1974
Saul Bass
Saul Bass
I often wonder why it is science-fiction films from the 1970’s
are able to strike such a cord of eeriness with me. Perhaps it’s a connection
to vague childhood memories, or perhaps it’s the proliferation of experimental
styles from the 1960’s mixed with primitive electronic instruments. There’s almost always a note of desolation and
a deep rooted pessimism produced from a decade that felt on the brink of environmental
and social collapse, and at the same time, there is the dying embers of hippie
free love and peace that would soon to give way to the hedonism and excess of
the disco era. It was a very weird time to be alive, even if you were only 4 or
5 years old, and it produced some very strange SF films.
An unspecified cosmic event has altered Earth’s ant
population, giving them a rapidly increasing intelligence, along with a more
aggressive nature. Ernest
Hubbs (Nigel Davenport) and his assistant, James Lesko (Michael Murphy) set out
to research the ants and the strange formations they are building in the
desert. They secure themselves in a
fortified dome in the center of the ant activity in order to study them. James rescues a young girl, Kendra (Lynne Frederick)

> Task requirements:
Copy the stretch of the essay on 1970s science-fiction films from "An unspecified cosmic" through "Kendra (Lynne Frederick)".

> Given records:
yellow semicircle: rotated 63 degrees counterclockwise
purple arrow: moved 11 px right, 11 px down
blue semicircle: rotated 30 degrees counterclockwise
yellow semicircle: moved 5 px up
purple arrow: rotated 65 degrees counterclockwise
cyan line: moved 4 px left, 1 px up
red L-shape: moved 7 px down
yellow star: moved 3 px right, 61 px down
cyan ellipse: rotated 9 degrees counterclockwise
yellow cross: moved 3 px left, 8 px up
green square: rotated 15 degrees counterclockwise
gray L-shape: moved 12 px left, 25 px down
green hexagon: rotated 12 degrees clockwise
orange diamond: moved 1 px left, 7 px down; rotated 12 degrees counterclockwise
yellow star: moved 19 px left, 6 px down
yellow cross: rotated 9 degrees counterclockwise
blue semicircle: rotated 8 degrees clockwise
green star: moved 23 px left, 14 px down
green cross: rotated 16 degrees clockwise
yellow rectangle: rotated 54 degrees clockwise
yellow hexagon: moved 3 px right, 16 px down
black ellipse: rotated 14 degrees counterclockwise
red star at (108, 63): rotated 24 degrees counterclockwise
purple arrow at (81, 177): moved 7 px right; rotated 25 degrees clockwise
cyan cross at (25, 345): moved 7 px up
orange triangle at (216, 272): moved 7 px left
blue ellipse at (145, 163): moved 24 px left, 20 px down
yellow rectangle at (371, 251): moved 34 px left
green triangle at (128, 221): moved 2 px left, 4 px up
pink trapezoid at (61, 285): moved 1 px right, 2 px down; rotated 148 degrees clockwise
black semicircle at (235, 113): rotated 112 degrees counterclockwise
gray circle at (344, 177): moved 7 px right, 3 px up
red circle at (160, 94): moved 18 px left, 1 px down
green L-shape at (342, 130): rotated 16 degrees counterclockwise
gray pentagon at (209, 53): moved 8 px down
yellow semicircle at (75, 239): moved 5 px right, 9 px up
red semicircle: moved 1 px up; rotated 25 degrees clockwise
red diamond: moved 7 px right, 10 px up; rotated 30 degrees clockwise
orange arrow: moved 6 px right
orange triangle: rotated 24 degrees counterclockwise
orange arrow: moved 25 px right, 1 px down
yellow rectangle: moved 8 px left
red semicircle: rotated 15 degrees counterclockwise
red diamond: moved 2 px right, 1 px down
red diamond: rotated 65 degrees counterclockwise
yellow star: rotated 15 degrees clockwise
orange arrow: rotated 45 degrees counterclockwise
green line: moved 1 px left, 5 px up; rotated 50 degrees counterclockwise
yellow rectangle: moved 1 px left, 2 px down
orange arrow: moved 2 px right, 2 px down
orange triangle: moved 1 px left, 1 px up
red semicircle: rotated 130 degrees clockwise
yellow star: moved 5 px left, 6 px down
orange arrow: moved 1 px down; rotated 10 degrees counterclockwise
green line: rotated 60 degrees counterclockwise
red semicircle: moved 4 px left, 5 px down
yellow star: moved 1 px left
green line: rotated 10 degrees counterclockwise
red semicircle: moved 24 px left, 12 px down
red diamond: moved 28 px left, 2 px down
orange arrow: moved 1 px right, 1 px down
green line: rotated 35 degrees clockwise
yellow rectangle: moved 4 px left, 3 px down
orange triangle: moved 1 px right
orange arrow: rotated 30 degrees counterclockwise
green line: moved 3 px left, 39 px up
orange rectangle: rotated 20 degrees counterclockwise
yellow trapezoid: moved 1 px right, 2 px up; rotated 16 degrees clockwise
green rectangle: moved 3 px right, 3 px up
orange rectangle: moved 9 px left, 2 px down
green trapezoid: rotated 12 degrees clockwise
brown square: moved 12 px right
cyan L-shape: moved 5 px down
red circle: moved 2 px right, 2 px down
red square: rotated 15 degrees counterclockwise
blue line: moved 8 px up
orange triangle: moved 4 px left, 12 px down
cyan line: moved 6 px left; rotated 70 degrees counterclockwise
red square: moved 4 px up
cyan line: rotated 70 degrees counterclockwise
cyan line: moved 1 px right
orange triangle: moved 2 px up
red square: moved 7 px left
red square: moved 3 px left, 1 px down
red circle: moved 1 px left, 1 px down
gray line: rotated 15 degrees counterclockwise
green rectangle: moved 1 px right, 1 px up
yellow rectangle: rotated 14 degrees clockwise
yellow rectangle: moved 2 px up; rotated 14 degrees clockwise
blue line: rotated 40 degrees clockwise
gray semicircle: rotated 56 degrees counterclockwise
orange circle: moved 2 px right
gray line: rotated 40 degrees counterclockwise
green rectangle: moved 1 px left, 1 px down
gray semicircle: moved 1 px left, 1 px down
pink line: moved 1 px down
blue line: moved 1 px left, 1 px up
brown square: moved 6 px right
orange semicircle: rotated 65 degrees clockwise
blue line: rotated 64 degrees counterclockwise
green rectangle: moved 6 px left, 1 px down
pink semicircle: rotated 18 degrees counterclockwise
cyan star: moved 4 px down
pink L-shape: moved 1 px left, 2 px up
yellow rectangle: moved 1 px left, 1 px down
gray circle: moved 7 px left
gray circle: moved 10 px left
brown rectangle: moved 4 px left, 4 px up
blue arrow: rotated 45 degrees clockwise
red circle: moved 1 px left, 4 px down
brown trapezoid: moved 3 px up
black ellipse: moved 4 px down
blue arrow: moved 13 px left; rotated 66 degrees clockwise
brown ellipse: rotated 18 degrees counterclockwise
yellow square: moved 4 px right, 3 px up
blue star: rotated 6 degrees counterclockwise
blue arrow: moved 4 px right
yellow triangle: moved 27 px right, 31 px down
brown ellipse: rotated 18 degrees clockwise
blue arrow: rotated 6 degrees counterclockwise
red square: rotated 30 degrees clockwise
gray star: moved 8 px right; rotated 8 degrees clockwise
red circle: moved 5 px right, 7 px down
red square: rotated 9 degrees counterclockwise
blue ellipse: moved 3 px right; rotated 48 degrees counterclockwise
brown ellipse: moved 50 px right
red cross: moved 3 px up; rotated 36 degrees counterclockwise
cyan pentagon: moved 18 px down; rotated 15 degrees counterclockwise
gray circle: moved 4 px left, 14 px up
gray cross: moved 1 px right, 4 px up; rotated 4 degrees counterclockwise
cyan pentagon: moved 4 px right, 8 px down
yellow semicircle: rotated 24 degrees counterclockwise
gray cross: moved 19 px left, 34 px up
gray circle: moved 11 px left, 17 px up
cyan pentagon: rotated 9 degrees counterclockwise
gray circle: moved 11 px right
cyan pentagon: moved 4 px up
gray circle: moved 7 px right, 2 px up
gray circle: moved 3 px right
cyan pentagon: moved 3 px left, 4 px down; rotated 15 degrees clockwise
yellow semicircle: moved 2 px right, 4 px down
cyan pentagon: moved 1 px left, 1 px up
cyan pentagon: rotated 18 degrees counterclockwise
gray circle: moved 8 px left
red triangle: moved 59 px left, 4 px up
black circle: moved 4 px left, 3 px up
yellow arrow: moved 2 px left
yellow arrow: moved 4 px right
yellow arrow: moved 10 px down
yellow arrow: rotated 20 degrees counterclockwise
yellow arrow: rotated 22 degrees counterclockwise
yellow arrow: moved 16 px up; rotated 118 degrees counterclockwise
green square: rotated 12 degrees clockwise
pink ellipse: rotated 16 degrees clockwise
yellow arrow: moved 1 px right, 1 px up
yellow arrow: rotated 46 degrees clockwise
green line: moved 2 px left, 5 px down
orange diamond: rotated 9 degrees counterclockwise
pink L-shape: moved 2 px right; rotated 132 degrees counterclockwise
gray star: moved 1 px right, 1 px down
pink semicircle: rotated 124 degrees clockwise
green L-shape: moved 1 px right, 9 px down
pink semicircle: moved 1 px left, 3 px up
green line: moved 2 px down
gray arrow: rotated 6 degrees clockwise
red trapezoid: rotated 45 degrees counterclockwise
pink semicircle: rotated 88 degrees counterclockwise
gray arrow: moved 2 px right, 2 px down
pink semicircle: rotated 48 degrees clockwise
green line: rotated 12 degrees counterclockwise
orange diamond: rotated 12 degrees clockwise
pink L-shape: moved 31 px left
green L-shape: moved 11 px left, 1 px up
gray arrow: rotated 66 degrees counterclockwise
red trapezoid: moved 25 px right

> Exercise solution:
An unspecified cosmic event has altered Earth’s ant
population, giving them a rapidly increasing intelligence, along with a more
aggressive nature. Ernest
Hubbs (Nigel Davenport) and his assistant, James Lesko (Michael Murphy) set out
to research the ants and the strange formations they are building in the
desert. They secure themselves in a
fortified dome in the center of the ant activity in order to study them. James rescues a young girl, Kendra (Lynne Frederick)